Please filter the entries for the word "shoulder" and copy every line that has it.

Extracted entries START

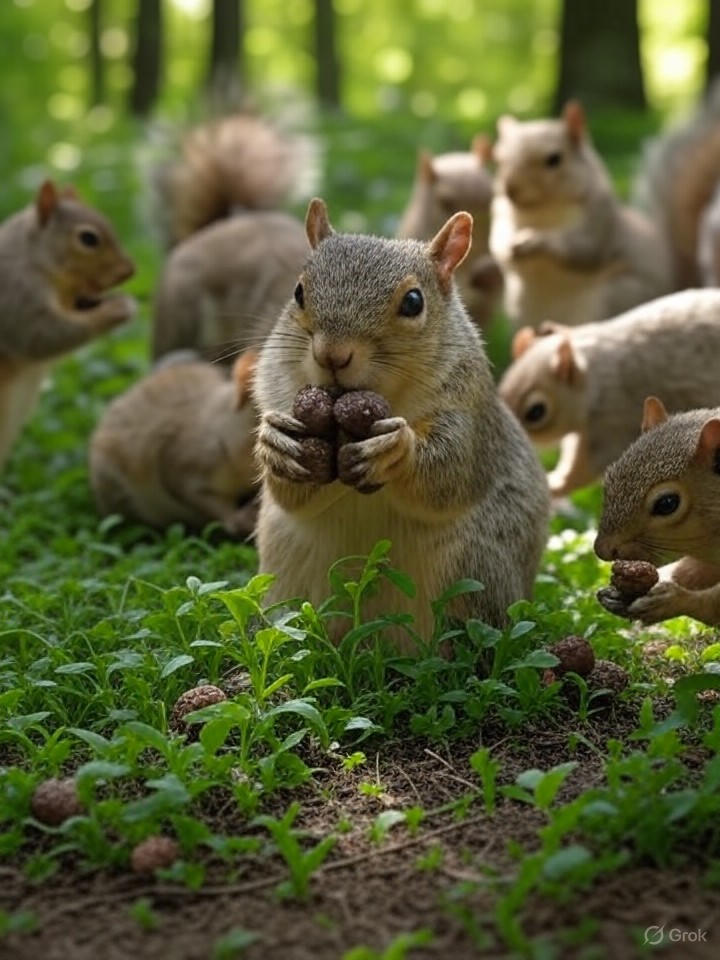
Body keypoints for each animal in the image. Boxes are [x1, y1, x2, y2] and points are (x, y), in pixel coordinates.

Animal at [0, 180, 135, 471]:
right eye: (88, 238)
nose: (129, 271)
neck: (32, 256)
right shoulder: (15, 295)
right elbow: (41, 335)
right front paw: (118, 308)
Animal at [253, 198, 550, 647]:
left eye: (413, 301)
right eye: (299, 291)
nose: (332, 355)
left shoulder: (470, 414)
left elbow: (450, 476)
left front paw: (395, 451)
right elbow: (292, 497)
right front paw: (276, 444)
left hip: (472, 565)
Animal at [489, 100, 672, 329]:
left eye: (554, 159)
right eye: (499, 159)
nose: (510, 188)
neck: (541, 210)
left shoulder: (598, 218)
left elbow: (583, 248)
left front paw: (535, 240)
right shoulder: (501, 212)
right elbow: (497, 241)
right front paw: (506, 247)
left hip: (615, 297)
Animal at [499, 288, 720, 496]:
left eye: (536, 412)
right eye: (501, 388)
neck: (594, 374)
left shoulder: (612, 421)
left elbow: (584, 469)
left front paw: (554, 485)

Extracted entries END
Extracted entries START

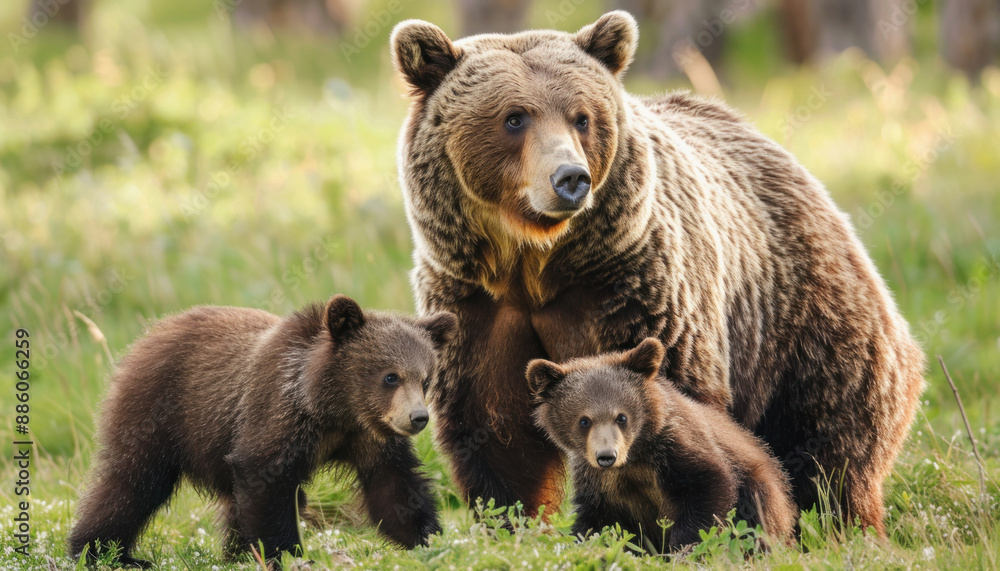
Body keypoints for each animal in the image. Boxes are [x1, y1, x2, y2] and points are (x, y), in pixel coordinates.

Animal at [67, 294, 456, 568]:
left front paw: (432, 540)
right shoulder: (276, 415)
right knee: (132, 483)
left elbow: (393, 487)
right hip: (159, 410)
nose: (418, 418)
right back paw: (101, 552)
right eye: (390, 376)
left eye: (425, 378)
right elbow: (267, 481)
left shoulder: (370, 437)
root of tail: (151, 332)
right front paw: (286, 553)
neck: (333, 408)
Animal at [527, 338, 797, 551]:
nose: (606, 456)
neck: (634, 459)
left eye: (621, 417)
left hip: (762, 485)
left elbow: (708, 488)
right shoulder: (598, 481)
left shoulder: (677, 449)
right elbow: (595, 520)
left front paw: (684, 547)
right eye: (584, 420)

Extracted entries END
Extracted entries START

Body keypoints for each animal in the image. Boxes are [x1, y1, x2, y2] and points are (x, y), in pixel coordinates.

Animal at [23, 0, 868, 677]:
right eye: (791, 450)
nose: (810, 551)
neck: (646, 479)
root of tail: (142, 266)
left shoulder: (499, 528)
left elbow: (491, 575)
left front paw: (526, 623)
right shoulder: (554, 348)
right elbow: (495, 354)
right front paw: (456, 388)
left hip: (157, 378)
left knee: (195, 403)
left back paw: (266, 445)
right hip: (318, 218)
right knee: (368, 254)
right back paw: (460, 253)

Extracted entries END

- Exercise result
right shoulder: (15, 295)
left shoulder: (470, 414)
left shoulder: (598, 218)
right shoulder: (501, 212)
left shoulder: (612, 421)
right shoulder: (276, 415)
left shoulder: (370, 437)
right shoulder: (598, 481)
left shoulder: (677, 449)
left shoulder: (499, 528)
right shoulder: (554, 348)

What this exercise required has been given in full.